Expected rank of a random binary matrix?
Solution 1:
The rank of a random $n$ by $n$ matrix with entries in ${\Bbb F}_2$ which are independently chosen and equally likely to be $0$ or $1$ is analyzed in Kolchin's book Random Graphs in $\S 3.2$. He concludes that the probability that the rank of a random $n$ by $n$ matrix is $n-s$ equals
$$
P_{n,s}:=2^{-s^2}\left( \prod_{0\le i\le n-s-1} (1-2^{-(n-i)}) \right)\left(\sum_{0\le i_1\le \cdots \le i_s \le n-s} 2^{-i_1-\cdots-i_s}\right). \ \ (*)
$$
This is obtained by building up the matrix row by row. If, after a given number of rows, the space spanned by these rows has dimension $k$, then the next row increases the rank with probability $1-2^{-(n-k)}$, and leaves it unchanged with probability $2^{-(n-k)}$. Assuming that the rank of the full matrix is $n-s$, there must be $n-s$ rows which increase the rank and $s$ which leave it unchanged. Which rows leave it unchanged can be specified by giving the partial ranks of the matrix at the times when these rows are added.
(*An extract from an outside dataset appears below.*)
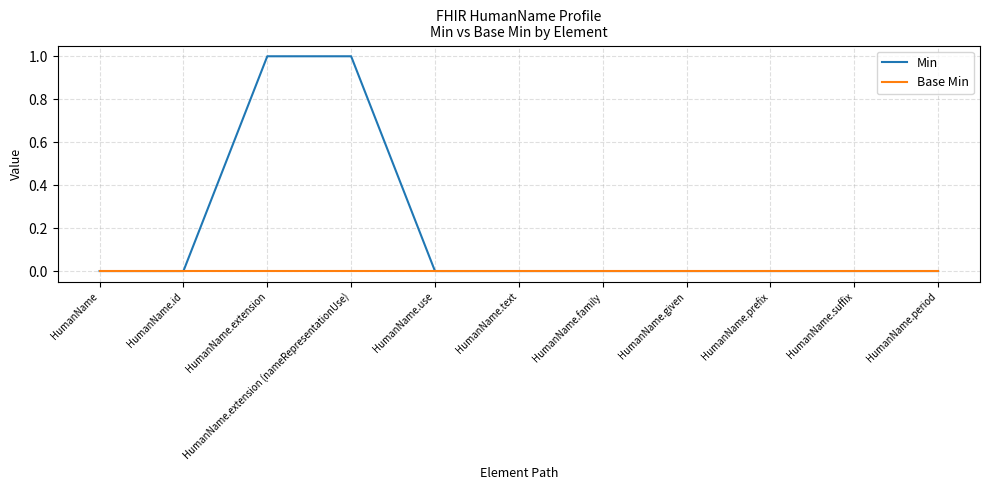

Rank the series by their average value, from lowest to highest.

Base Min, Min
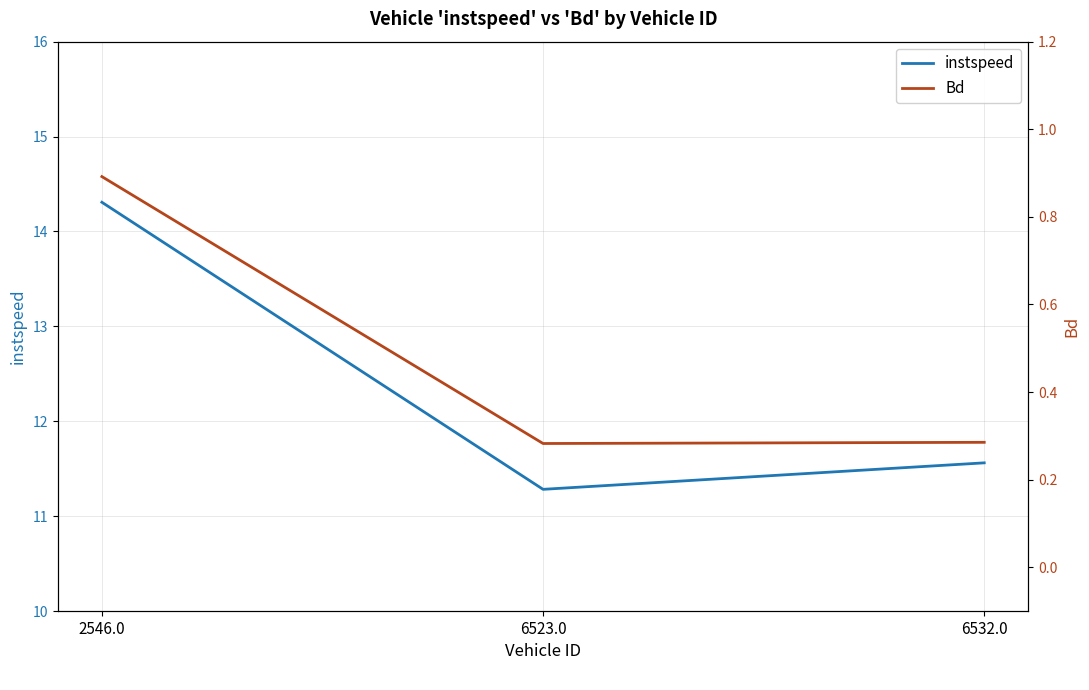

Rank the series by their maximum value, from highest to lowest.

instspeed, Bd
If these ranks, in nondecreasing order, are $n-s-i_s$, $n-s-i_{s-1}$, $\dots$, $n-s-i_1$ ($0\le i_1\le\cdots\le i_s\le n-s$), then the probability of getting a rank $n-s$ matrix in this way can be written as the product
\begin{eqnarray*}
&&(1-2^{-n})(1-2^{-(n-1)})\cdots(1-2^{-(i_s+s+1)})2^{-(i_s+s)}\\
&&(1-2^{-(i_s+s)})(1-2^{-(i_s+s-1)})\cdots(1-2^{-(i_{s-1}+s+1)})2^{-(i_{s-1}+s)}\\
&&\vdots\\
&&(1-2^{-(i_2+s)})(1-2^{-(i_2+s-1)})\cdots(1-2^{-(i_1+s+1)})2^{-(i_1+s)}\\
&&(1-2^{-(i_1+s)})(1-2^{-(i_1+s-1)})\cdots(1-2^{-(s+1)}).
\end{eqnarray*}
Simplifying the product and summing over $i_1$, $\dots$, $i_s$ yields $(*)$.
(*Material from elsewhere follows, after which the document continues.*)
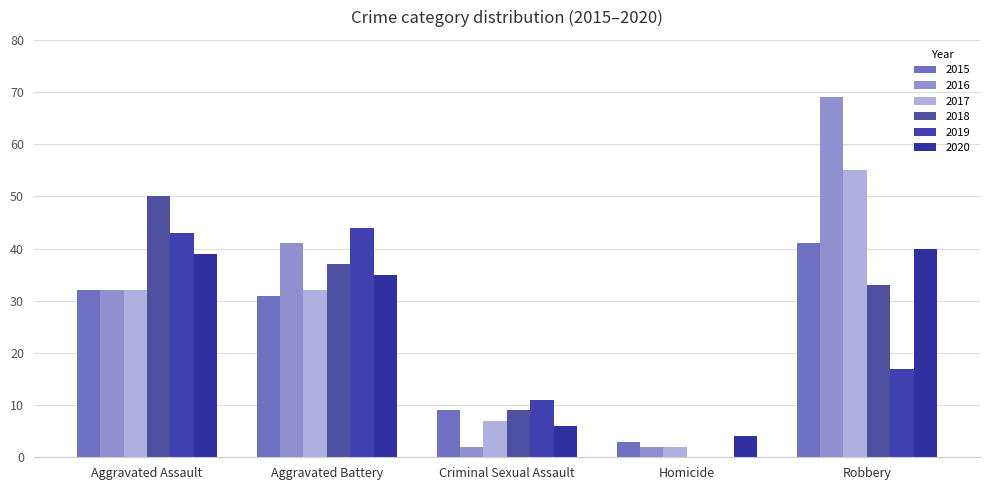

What are all the series names shown in the legend?

2015, 2016, 2017, 2018, 2019, 2020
If $s=0$, this is easy to see: the $j$th row must always increase the rank from $j-1$ to $j$, which it does with probability $1-2^{-(n-(j-1))}$, so the probability that the matrix is of full rank is
$$
P_{n,0}=\prod_{1\le k\le n} (1-2^{-k}).
$$
For fixed $s$, as $n$ becomes large, $P_{n,s}$ approaches the limiting value
$$
Q_s:=2^{-s^2} \left( \prod_{i\ge s+1} (1-2^{-i}) \right)\left(\prod_{1\le i\le s} (1-2^{-i})^{-1}\right).
$$
Numerically,
\begin{eqnarray*}
Q_0&\approx&0.2887880950866, \qquad \text{(OEIS A048651)}\\
Q_1&\approx&0.5775761901732,\\
Q_2&\approx&0.1283502644829,\\
Q_3&\approx&0.0052387863054,\\
Q_4&\approx&4.656698938156\cdot 10^{-5},\\
Q_5&\approx&9.691360953499\cdot 10^{-8},\\
Q_6&\approx&4.883527817334\cdot 10^{-11},\\
& & \text{and so on}:
\end{eqnarray*}
the random matrix is very likely to have rank only slightly less than $n$. The expected value of the rank of the matrix will equal $n-\sum_{0\le s\le n} s P_{n,s}$. As $n$ becomes large, this approaches $n-\eta$, where
$$
\eta:=\sum_{s\ge 0} s Q_s\approx0.850179830874.
$$
If the matrix is over $\Bbb Q$ instead of over ${\Bbb F}_2$, still with entries which are independently chosen and equally likely to be $0$ or $1$, then, when $n$ becomes large, the probability that the matrix has full rank approaches $1$. Bourgain, Vu, and Wood 2009 estimates it as at least $1-(2^{-1/2}+o(1))^n$. (The estimate is stated for random matrices with entries in $\{\pm 1\}$, but it can be transferred to matrices with entries in $\{0,1\}$.) Therefore, as $n$ becomes large, the expected rank approaches $n$. The number of singular rational matrices with a given size and entries in $\{0,1\}$ is OEIS A046747.